Misjudged Good Folks

I HADN’T SEEN DURMA for a long time, and I missed her. After I promised my aunt not to see her or talk to her anymore, Durma sold her tinplate shack in the Slave Yards and moved to town to live in an Arab-style house with a group of darabukka players. The day she left to start her new life beyond the high wall that separated us from half of humanity, I hadn’t gotten to tell her good-bye, and I regretted it like mad.

Durma had learned to sing from an elderly slave woman from Fezzan who, seeing that she’d happened upon a rare talent who could perform marskawi, started depending on Durma to perform at weddings and other social occasions.1 Of course, singing was a comfortable job compared to the forced labor slaves had to do. In fact, no matter how good or bad they happened to be at it, everybody in the Yards resorted to singing to help themselves get through their grueling lives. At night after people’s work was done and they headed back to the Yards, somebody would start to sing. Then somebody else would join in, and somebody else, and somebody else. Before you knew it, the gathering had expanded to include a growing number of performers, clappers and dancers, and the whole neighborhood would be bursting with raucous circles of song and dance. Tunes were something to be celebrated, and song was a healing balm. People who’d had too much to drink would often reel and totter around, losing themselves in the ecstasy of the marskawi. Song and drink were medicine for the afflicted soul, a remedy for the suffering born of exile, degradation, and the frightening unknown.
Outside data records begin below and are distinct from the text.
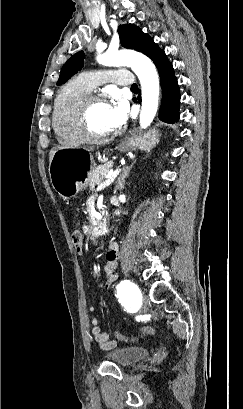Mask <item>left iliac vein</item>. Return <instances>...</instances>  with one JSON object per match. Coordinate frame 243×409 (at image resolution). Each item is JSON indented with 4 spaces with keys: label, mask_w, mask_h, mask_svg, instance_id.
I'll list each match as a JSON object with an SVG mask.
<instances>
[{
    "label": "left iliac vein",
    "mask_w": 243,
    "mask_h": 409,
    "mask_svg": "<svg viewBox=\"0 0 243 409\" xmlns=\"http://www.w3.org/2000/svg\"><path fill=\"white\" fill-rule=\"evenodd\" d=\"M143 309L144 310H147L148 309V300H147V298L144 296L143 297Z\"/></svg>",
    "instance_id": "obj_1"
}]
</instances>
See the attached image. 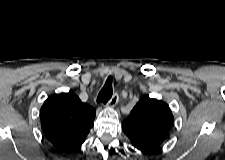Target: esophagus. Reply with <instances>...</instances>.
I'll return each mask as SVG.
<instances>
[{
  "instance_id": "1",
  "label": "esophagus",
  "mask_w": 225,
  "mask_h": 160,
  "mask_svg": "<svg viewBox=\"0 0 225 160\" xmlns=\"http://www.w3.org/2000/svg\"><path fill=\"white\" fill-rule=\"evenodd\" d=\"M118 94L117 93H115L113 96H112V98L110 99V101L108 102V107H111V108H113V107H115L116 106V104H117V102H118Z\"/></svg>"
}]
</instances>
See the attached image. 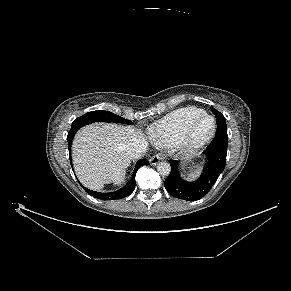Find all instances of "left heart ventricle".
<instances>
[{"mask_svg":"<svg viewBox=\"0 0 291 291\" xmlns=\"http://www.w3.org/2000/svg\"><path fill=\"white\" fill-rule=\"evenodd\" d=\"M211 126H212L211 119L203 120L196 130L197 137L204 136L211 129Z\"/></svg>","mask_w":291,"mask_h":291,"instance_id":"left-heart-ventricle-1","label":"left heart ventricle"}]
</instances>
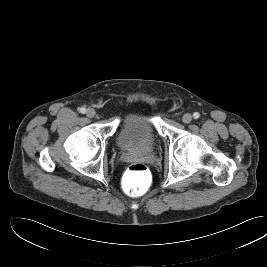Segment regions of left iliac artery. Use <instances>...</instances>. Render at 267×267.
Listing matches in <instances>:
<instances>
[{
  "mask_svg": "<svg viewBox=\"0 0 267 267\" xmlns=\"http://www.w3.org/2000/svg\"><path fill=\"white\" fill-rule=\"evenodd\" d=\"M194 119H198L200 117V114L198 112H195L193 114Z\"/></svg>",
  "mask_w": 267,
  "mask_h": 267,
  "instance_id": "obj_1",
  "label": "left iliac artery"
}]
</instances>
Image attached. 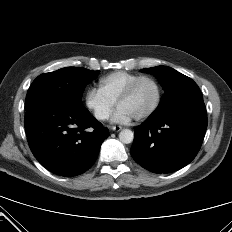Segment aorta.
Instances as JSON below:
<instances>
[{
	"label": "aorta",
	"mask_w": 232,
	"mask_h": 232,
	"mask_svg": "<svg viewBox=\"0 0 232 232\" xmlns=\"http://www.w3.org/2000/svg\"><path fill=\"white\" fill-rule=\"evenodd\" d=\"M134 134L130 129H123L119 133V140L124 144H129L133 141Z\"/></svg>",
	"instance_id": "obj_1"
}]
</instances>
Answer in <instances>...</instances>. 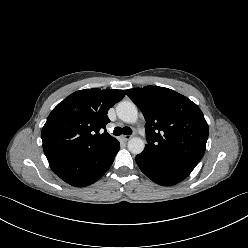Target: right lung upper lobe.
Here are the masks:
<instances>
[{"mask_svg":"<svg viewBox=\"0 0 248 248\" xmlns=\"http://www.w3.org/2000/svg\"><path fill=\"white\" fill-rule=\"evenodd\" d=\"M124 96L123 90L84 89L65 98L52 110L42 128L46 157L84 156L113 144L116 139L105 129L110 122L107 112Z\"/></svg>","mask_w":248,"mask_h":248,"instance_id":"1","label":"right lung upper lobe"}]
</instances>
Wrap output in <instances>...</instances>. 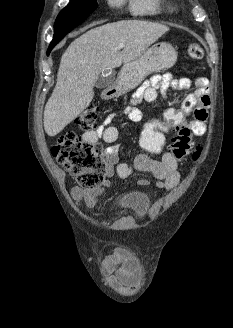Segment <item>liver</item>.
I'll return each instance as SVG.
<instances>
[{"mask_svg":"<svg viewBox=\"0 0 233 328\" xmlns=\"http://www.w3.org/2000/svg\"><path fill=\"white\" fill-rule=\"evenodd\" d=\"M168 31L159 23L123 20L93 28L75 39L62 55L57 83L44 109L47 135L60 133L89 106L103 69L139 58ZM121 43L125 46L119 49Z\"/></svg>","mask_w":233,"mask_h":328,"instance_id":"liver-1","label":"liver"}]
</instances>
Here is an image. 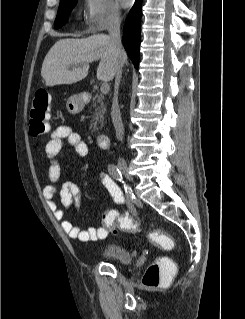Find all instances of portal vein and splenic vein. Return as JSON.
I'll list each match as a JSON object with an SVG mask.
<instances>
[{"mask_svg":"<svg viewBox=\"0 0 245 319\" xmlns=\"http://www.w3.org/2000/svg\"><path fill=\"white\" fill-rule=\"evenodd\" d=\"M109 90H110L109 85L106 82H103L101 85V92L103 94H107L109 92Z\"/></svg>","mask_w":245,"mask_h":319,"instance_id":"18ae733b","label":"portal vein and splenic vein"}]
</instances>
When Yagouta, the daughter of Ubaydallah and Makhzouma, married a slave boy from the Yards, Durma’s gift to them was to come and perform at their wedding celebration. When she came, she received a huge welcome. After all, even though she’d left for the big city, she hadn’t forgotten the folks back home, and she never stopped helping the needy among them with what she earned from her gigs, which went on till the wee hours of the morning, and sometimes for days.

It was only to be expected, of course, that some men would end up inviting her to bed. After all, a passionate black singer like her would let a man discover his wild side, and liberate him from the alien “other” self that controlled him when he was part of a herd.

Musically induced rapture is inseparable from the quest for love. Female singers were thirsty and their thirst was quenched. They gave to drink, and were given to drink. The world wasn’t fair, and it didn’t give the Negro woman a house, a breadwinner, and children, since no man would marry a singer even if he was black like her. The singing profession turned a woman into a whore who was available on demand. So even though Benghazi households vied for the chance to have her perform at their social functions, their respect for her didn’t go beyond the hand that beat the darabukka, the throat that crooned the songs, and the body that writhed as skillfully in bed as it did on the stage.

By the time Yagouta’s wedding was over, more than one man had proposed to let his daughter work with Durma.

Fortunately for life here, there were people who took a different view of things and people generally classified as “bad.” I personally loved Durma inside and out. I loved everything about her, and all that she was. So when I missed her, I made no distinction between one part of her and another. I didn’t pick and choose which parts of her I wanted and which ones I didn’t. One of the signs of love is that you love what you love without asking yourself why it is that you love it.

1. Marskawi is a kind of traditional music that traces its origins to the city of Murzuk in southern Libya. Marskawi combines Bedouin Arabic poetic lyricism and elements of the Amazigh (Berber) heritage. Most of the artists best known for the performance of marskawi are from Benghazi and Bayda, Libya, such as Warda al-Libiya, Shadi Al Jabal, and Ramadan Wanis.